先日、日本茶と京都の情報を伝えていらっしゃる月刊誌「茶の間」7月号にて、贈答のマナーについて寄稿ささていただく機会を頂戴いたしました。日頃お世話になっている大切な方へ感謝の気持ちを伝える「お中元」のマナーや文化についてご質問にお答えいたしました。

お中元の風習は、中国の三元とよばれる行事の一つ「中元」が仏教の伝来とともに日本に伝わり、盆の行事と融合し、江戸時代以降お盆の時期に親類やお世話になった方へ贈り物とする習慣となり現在に至っています。近年はライフスタイルの変化や簡略化に伴い、お中元を贈るという習慣が減少傾向にあります。またお渡しする方法も、宅配便や郵送といった方法が主流になり、持参してお渡しするという方法はあまり見られなくなりました。時代の流れに応じて、贈答の方法やマナーが変化するのは当然のことですが、本来の意味や意義を大切にしつつ、時代に合わせていくということが大切です。もともとは、実際に足を運んでお渡しする方法が丁寧で礼を重んじる方法とされましたが、現代においては、直接持参すると相手方に気を遣わせてしまうという心配もありますね。しかしながら、品物だけをお送りするということではなく、日頃の感謝の気持ち、夏の暑い時期に相手の健康を気遣う気持ちを、お伝えすることを忘れずに。お手紙や葉書を書くのがどうも苦手…という方は、メールを活用するなどして、言葉を送るようにしたいものです。

今年の夏もコロナ禍となりました。

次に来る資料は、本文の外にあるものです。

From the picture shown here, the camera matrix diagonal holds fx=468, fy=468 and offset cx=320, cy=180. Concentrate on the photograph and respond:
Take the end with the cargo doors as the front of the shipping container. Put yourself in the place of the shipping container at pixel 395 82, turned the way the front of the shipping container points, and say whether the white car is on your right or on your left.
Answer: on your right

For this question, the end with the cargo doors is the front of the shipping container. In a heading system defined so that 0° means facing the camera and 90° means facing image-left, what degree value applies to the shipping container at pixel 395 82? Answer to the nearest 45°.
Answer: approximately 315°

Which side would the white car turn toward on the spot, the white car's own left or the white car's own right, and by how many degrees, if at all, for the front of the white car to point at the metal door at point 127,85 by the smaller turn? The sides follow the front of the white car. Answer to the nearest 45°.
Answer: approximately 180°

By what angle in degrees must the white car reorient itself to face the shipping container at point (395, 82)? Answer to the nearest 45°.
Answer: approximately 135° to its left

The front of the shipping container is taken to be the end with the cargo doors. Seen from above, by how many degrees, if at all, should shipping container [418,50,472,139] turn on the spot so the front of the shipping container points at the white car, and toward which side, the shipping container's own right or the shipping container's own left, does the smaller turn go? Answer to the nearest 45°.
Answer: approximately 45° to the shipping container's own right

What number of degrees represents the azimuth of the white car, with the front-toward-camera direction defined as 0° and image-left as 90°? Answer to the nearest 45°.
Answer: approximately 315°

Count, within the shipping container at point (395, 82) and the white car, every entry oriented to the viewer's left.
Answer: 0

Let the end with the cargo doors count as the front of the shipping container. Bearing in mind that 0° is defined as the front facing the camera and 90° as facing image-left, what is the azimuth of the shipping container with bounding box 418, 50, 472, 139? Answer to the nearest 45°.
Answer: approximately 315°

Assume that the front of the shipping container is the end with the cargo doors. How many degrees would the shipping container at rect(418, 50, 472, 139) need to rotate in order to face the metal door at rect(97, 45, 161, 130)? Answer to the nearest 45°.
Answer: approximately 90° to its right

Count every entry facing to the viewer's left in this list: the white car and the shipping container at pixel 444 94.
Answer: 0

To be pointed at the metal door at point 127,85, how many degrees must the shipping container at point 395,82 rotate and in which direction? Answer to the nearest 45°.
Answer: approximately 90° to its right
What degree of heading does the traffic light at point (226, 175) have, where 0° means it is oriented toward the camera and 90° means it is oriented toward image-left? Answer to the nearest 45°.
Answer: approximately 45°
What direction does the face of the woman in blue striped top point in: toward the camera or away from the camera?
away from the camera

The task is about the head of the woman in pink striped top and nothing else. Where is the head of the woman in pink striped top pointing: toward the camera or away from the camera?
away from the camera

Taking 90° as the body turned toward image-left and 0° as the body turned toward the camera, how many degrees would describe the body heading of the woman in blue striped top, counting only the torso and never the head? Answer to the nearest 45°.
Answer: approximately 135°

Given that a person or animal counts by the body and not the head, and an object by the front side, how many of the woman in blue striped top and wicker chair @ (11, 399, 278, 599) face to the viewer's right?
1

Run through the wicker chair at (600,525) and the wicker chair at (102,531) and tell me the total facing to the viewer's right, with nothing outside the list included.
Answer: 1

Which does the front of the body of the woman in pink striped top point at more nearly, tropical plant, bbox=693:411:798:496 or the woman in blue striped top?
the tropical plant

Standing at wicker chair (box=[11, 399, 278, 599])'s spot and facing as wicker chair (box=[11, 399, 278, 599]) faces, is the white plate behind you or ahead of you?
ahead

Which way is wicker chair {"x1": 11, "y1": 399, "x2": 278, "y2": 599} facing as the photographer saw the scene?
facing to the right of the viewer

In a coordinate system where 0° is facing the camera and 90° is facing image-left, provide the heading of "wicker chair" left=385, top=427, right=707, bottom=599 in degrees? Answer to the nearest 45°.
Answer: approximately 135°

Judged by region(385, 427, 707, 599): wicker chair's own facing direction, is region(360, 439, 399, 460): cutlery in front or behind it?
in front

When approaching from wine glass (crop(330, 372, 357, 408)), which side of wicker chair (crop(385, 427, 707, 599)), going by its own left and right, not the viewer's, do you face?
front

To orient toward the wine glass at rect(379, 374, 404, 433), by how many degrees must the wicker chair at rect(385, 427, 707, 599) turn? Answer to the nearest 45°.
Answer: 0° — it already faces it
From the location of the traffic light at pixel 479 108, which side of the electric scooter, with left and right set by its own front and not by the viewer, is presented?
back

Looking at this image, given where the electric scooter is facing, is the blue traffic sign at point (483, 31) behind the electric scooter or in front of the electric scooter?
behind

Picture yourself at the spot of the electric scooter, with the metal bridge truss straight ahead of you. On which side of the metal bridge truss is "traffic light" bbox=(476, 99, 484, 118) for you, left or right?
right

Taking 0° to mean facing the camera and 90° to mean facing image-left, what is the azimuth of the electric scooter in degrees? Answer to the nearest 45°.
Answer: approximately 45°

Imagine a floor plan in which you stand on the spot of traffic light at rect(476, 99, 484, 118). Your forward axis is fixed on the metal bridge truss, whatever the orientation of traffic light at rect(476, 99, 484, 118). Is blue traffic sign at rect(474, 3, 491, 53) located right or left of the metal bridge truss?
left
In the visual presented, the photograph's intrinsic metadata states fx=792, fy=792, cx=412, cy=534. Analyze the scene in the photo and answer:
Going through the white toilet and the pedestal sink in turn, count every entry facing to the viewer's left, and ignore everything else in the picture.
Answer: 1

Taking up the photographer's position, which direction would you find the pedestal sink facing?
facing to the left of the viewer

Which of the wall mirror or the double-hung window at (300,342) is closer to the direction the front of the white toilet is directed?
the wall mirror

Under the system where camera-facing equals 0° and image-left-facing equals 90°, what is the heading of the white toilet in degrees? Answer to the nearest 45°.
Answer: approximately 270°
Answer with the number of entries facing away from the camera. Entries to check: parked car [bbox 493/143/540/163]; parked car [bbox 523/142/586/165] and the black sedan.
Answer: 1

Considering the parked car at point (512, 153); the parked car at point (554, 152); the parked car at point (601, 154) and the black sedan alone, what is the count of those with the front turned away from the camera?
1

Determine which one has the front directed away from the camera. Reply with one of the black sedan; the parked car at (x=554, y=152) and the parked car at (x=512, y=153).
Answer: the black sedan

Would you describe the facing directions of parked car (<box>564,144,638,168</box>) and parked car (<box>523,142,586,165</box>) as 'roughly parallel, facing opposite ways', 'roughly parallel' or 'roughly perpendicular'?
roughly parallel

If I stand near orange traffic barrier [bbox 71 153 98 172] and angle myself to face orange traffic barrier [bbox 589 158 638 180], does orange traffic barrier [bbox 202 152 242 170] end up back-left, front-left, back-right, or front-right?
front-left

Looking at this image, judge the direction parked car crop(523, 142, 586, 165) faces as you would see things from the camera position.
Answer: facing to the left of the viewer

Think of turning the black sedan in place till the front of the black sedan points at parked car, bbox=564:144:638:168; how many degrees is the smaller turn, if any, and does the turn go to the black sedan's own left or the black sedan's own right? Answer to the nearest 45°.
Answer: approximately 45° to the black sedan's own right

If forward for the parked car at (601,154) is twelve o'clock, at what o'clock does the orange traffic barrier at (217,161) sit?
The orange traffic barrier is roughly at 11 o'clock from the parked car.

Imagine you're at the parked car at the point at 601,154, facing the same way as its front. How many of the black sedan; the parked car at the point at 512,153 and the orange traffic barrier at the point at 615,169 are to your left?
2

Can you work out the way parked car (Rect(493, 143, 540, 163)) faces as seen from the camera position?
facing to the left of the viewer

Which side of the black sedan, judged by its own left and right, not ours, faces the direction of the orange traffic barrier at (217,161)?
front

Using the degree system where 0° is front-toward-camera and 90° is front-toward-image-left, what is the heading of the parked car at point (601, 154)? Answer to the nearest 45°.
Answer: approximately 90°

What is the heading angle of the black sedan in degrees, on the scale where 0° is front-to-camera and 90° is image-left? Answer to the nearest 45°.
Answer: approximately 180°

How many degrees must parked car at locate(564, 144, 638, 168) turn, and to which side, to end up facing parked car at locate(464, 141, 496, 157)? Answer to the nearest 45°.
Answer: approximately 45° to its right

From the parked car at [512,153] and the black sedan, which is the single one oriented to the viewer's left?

夏の風物詩と言われるお祭りや行事も縮小や中止となり寂しいことです。夏休みの旅行、お盆の帰省といったこともあきらめざるを得なかった方も多いのではないでしょうか。寄稿させていただいた内容にも書かせていただいたのですが、人と会うことがままならない状況が続く今、お中元という素敵な日本の習慣を活用して感謝の気持ちを伝えるのも良い方法です。また、電話やメールだけでなく、手書きの良さを見直してみるのも良いのではないでしょうか。お中元というと、贈る時期はいつ頃か、何を贈ればいいのか、のし紙の書き方はどうするのか、等々ルールや決まり事が気になるところかと思います。基本的なマナーを押さえることは必要ですが、大切なことは、相手への感謝や気遣いの気持ちを伝えることです。
京都マナー文化協会では、歴史や伝統から学びながら、現代の暮らしを豊かにするお手伝いをしてまいりたいと思っております。
今は人が集まることが難しい状況ですので、コラム記事のようなかたちでこちらにアップしてきたいと思っております。講座再開させていただく際はお知らせいたします。